CRITICISM of public officials and civil servants appears to have reached epidemic proportions in the media of late, particularly in the tabloids. Conscientious civil servants who strive to serve the State and the people are frequent targets of undeserved criticism.
But there was a time not so long ago in this country when many people relied on certain civil servants to help make ends meet, particularly at a time when many Dubliners had a hard time keeping the wolf of poverty from their doors. There have been, and still exist, many outstanding and unknown civil servants who have used their talents and dedication to carry out great humanitarian and charitable work for the less fortunate and disadvantaged in Irish society.
Two such civil servants deserve particular mention. One was Frank Duff from Blackrock, best known as the founder of the Legion of Mary. What is not so well known is that he resigned his very senior position in the Civil Service in 1932 to devote the rest of his life to the Legion.

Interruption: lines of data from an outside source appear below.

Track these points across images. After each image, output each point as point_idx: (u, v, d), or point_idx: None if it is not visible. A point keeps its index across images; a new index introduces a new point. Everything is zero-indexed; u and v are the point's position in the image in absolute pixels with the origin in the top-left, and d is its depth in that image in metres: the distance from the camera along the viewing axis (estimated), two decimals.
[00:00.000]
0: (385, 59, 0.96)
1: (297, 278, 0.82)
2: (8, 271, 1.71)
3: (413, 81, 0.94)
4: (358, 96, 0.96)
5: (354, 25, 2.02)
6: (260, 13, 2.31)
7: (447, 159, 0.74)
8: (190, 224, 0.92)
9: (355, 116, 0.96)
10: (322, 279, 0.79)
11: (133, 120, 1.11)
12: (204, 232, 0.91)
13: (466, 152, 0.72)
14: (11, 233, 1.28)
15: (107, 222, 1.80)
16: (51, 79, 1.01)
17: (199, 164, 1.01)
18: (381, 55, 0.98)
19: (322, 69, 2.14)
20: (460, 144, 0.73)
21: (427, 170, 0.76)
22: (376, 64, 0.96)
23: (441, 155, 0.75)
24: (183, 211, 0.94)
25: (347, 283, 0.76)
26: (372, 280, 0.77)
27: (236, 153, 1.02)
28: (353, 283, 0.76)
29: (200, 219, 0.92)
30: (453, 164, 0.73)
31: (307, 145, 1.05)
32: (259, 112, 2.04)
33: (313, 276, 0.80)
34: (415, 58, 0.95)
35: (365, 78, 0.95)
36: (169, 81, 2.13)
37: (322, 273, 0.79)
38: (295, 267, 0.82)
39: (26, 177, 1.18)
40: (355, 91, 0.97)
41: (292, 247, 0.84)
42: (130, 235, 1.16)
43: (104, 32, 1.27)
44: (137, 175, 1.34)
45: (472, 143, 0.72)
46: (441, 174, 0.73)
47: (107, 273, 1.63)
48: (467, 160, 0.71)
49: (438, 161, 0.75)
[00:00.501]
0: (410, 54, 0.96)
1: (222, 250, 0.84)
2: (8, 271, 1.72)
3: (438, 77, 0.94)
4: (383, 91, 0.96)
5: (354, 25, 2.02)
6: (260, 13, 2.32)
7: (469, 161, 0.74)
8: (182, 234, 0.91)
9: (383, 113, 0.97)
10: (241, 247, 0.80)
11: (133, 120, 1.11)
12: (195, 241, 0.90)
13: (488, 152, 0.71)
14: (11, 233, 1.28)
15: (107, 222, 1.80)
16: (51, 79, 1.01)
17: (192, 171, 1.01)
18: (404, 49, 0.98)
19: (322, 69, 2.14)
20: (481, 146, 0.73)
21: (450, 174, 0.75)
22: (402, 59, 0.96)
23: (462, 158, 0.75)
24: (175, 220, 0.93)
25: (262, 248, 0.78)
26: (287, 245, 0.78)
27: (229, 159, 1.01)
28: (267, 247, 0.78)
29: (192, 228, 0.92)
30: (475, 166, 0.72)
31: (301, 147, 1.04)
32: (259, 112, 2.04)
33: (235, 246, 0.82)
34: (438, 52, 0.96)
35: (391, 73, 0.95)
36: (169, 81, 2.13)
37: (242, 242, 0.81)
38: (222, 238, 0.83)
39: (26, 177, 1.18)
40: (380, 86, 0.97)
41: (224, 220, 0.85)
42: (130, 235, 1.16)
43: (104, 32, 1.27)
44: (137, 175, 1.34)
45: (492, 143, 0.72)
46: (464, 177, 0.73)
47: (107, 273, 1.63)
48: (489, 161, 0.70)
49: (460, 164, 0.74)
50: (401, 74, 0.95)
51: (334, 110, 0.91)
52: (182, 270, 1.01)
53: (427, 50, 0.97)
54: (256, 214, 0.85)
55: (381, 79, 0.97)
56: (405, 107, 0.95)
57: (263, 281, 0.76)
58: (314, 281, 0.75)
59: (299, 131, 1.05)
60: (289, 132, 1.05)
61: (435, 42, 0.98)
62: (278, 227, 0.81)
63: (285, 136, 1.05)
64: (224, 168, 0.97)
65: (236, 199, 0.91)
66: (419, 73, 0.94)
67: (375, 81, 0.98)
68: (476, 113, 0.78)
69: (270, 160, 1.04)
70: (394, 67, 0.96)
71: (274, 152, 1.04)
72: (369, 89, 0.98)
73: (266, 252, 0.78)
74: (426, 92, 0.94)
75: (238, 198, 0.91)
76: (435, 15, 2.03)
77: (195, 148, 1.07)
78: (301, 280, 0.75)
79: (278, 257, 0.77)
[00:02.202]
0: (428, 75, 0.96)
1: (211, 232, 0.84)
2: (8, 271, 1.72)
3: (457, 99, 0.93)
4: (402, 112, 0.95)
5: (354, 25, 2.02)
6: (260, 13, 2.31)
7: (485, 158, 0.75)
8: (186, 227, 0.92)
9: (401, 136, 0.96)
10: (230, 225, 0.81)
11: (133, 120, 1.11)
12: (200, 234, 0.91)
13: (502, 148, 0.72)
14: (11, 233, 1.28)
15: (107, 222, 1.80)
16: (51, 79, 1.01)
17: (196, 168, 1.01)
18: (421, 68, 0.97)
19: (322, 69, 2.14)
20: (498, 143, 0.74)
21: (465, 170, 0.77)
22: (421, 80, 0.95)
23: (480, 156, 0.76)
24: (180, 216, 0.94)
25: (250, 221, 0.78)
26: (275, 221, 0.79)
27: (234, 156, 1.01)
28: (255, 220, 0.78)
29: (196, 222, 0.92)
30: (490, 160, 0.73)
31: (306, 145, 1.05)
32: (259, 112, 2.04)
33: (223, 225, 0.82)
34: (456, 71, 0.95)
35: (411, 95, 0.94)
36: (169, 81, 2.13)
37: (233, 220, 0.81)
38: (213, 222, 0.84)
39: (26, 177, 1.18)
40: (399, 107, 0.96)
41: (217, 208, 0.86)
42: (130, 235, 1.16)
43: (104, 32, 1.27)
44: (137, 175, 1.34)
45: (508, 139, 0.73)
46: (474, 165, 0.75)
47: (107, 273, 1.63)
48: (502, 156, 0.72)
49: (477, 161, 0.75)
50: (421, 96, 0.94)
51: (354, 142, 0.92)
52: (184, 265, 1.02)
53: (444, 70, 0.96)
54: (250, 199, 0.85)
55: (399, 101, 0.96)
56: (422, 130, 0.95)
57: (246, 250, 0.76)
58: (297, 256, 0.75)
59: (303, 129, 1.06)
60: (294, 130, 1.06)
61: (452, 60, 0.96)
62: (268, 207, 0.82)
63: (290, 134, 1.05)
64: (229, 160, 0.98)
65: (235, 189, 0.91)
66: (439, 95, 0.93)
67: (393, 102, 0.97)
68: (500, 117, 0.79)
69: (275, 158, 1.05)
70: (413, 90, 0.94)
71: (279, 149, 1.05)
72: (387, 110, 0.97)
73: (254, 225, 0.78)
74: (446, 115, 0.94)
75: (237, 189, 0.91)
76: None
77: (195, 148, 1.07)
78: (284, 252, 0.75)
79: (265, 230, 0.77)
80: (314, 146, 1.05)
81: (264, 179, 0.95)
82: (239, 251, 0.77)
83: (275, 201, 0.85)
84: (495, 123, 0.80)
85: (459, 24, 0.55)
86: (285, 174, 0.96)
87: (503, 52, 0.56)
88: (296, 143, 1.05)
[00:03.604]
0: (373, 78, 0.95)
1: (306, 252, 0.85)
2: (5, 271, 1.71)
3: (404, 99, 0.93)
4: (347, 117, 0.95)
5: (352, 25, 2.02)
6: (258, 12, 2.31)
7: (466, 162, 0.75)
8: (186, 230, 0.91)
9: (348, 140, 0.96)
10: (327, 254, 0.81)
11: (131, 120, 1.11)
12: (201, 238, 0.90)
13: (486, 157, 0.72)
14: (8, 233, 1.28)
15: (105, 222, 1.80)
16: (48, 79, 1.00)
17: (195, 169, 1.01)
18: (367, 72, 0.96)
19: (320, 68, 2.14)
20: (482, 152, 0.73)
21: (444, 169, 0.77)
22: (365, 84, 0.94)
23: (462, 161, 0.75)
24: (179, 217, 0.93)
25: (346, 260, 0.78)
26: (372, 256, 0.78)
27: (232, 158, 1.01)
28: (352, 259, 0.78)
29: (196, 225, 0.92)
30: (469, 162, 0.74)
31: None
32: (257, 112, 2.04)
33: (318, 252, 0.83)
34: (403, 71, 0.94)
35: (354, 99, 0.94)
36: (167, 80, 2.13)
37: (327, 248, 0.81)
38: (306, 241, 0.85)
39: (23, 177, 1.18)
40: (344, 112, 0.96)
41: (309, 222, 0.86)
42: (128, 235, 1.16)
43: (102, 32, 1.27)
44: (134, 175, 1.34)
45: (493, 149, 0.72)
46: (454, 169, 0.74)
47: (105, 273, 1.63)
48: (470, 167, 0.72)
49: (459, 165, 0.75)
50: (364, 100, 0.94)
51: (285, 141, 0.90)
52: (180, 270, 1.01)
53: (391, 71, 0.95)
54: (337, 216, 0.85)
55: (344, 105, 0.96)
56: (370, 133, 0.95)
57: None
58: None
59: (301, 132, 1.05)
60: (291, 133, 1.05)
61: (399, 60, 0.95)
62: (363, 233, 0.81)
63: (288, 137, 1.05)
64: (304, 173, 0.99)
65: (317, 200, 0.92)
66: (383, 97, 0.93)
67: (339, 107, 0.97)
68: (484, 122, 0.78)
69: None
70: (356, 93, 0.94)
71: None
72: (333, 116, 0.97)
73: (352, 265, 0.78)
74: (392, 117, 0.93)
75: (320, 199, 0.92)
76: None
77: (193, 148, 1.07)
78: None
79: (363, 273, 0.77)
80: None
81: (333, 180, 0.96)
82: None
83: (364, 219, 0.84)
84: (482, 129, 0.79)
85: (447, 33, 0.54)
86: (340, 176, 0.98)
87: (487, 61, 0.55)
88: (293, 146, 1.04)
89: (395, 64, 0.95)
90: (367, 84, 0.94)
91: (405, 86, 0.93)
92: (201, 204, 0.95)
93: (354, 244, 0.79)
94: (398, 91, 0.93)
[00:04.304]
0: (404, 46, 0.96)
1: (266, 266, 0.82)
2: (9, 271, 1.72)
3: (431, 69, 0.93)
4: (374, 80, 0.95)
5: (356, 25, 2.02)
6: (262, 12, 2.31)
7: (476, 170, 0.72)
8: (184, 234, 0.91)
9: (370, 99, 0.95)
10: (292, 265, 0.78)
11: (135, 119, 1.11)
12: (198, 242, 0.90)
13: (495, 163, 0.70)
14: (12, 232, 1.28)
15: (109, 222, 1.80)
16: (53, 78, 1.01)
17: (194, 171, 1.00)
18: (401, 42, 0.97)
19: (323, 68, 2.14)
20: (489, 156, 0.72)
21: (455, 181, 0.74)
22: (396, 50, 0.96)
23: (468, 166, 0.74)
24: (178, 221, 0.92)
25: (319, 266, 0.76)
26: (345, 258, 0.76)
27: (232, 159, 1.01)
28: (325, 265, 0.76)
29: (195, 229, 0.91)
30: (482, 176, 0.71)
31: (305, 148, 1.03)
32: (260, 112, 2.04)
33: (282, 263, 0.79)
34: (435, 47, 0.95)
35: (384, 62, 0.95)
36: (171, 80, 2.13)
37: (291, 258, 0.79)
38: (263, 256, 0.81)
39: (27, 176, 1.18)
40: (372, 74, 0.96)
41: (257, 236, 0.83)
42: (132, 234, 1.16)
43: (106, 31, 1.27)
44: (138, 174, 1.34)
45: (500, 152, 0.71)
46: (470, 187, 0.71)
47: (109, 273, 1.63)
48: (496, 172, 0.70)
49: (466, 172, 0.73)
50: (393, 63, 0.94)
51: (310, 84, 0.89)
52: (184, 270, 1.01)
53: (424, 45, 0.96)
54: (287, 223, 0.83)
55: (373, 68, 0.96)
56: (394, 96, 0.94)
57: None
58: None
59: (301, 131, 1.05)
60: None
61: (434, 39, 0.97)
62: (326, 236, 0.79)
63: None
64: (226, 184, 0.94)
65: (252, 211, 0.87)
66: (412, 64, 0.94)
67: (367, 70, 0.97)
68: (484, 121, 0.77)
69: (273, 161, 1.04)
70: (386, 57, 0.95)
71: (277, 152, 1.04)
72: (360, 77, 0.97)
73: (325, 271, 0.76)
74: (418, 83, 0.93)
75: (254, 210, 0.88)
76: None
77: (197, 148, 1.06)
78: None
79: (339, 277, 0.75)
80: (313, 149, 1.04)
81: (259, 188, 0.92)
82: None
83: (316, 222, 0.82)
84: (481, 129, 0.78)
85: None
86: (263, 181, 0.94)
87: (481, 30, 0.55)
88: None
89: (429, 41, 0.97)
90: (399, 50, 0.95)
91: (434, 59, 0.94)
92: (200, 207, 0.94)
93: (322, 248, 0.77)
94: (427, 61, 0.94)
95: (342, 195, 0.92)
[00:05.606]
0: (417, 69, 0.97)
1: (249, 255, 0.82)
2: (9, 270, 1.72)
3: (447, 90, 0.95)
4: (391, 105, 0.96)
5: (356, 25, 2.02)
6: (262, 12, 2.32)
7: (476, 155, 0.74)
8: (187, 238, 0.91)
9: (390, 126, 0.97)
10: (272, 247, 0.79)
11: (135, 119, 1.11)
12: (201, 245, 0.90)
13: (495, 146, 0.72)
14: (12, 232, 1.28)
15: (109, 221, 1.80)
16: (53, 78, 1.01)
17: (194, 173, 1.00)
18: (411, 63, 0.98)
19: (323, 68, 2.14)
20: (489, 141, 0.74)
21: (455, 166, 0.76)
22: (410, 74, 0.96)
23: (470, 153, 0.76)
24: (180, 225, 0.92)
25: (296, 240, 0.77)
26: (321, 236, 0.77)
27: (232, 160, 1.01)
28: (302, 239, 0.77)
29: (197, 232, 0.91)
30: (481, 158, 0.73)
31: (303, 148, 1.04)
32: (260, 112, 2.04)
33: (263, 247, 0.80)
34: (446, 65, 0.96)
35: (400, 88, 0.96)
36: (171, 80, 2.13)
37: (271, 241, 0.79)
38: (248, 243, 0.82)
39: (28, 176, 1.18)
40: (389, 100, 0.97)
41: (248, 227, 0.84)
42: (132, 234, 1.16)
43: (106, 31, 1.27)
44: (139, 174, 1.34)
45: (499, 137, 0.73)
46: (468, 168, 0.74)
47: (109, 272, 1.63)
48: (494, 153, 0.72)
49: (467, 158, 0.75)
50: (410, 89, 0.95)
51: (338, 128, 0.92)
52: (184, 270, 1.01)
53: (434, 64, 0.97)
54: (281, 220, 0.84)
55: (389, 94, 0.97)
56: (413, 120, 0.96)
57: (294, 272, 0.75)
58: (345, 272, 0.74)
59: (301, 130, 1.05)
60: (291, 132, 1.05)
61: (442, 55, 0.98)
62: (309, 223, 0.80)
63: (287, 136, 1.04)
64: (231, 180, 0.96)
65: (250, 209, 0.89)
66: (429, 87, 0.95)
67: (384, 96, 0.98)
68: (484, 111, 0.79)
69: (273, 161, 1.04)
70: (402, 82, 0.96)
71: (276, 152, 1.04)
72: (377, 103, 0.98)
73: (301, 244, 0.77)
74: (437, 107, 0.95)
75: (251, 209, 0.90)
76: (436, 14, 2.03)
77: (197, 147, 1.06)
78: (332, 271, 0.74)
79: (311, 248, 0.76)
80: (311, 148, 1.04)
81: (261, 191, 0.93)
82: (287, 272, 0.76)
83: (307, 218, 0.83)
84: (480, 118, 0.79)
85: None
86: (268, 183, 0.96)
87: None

In the process, he founded the hostels for the homeless in Morningstar Avenue and North Brunswick Street. Many of the volunteers who presently work in these hostels are civil servants who help to cook and clean for the residents in their own free time and at weekends.
The other not so well known civil servant was John McGuinness from Dalkey, a senior revenue officer at Dublin Castle up to his death in 1947. His story needs to be told because his service to the poor was legendary.
He was born in Dun Laoghaire at the turn of the century into a large middle class family. He entered the Civil Service as an 18 year old clerk with the revenue department at Dublin Castle, just three years before the State became independent. It was not, however, until he became a member of the Society of St Vincent de Paul in 1924 that he became deeply involved in charitable work for Dublin's poor.
This remarkable civil servant thought nothing of cycling around the city, collecting and distributing used clothing and footwear and personally begging material assistance from businesses such as bakeries and tobacconists.
He apportioned most of his salary to finance this charitable work by purchasing essential items such as shoes and clothing for children and destitute families. In addition, he organised office collections and prize draws in support of the St Vincent de Paul Society's relief work for the homeless and unemployed in the Dublin of the 1930s and 1940s.
This was a time when unemployment and poverty were rife in Dublin and elsewhere. Many husbands and fathers from most counties in Ireland were forced to leave their families in search of work. John McGuinness and his St Vincent de Paul Society colleagues provided boat tickets and financial aid to many who otherwise could not raise the means to travel to England in search of work.
The Society's annual reports of the 1930s provide a grim picture of the misery and destitution of many Dubliners. For instance, in 1939 alone, the society's night shelter in Back Lane recorded 26,000 admissions and provided 52,000 meals for the homeless.
When John McGuinness made the conscious decision to reject wealth and materialism, he moved out of the suburban family home and changed his lifestyle. He had no social life to speak of instead preferring to spend most of his evenings and free time working for the Society, as well as a host of other charitable activities visiting hospices and lodging houses and decorating and converting a dilapidated building in High Street into an unemployed working men's club, where he cleaned toilets, painted and scrubbed and swept floors.
He led an austere lifestyle in a sparsely furnished room, with little in the way of comfort or possessions. This enabled him to devote the bulk of his Civil Service salary to providing for the poor. He died at the early age of 46 from a form of malnutrition and was buried in Glasnevin Cemetery on St Valentine's Day in 1947.
As a senior civil servant, he earned a good salary for the times, but £69 was all that remained of John McGuinness's total wealth when he died, and even this was allocated to charitable causes according to a prepared list found in his room. Unlike other well known Dubliners, such as Matt Talbot and Frank Duff, this remarkable civil servant is now largely forgotten, although possibly not by some of those small barefoot tenement children who had good reason to remember his generosity and compassion.
Divine providence evidently wished both of these remarkable men to do for the Irish Civil Service and white collar workers what their fellow Dubliner Matt Talbot had done for labourers and the working class to devote themselves in service to their fellow Irishmen and women and to give an example of holiness in their religious and charitable activities.
To read the media's recent criticism of civil servants, one would think that they were all idle, overpaid and accountable to no one. But they seldom mention the numerous young civil servants who undertake voluntary work abroad for aid agencies such as Goal and Concern. They seldom mention other anonymous individuals who donate their free time to the hostels for the homeless and other forms of pastoral work.
Such people continue with the great charitable work undertaken so many years ago by those civil servants from the south side of Dublin, who have left a humanitarian legacy that can never be obliterated.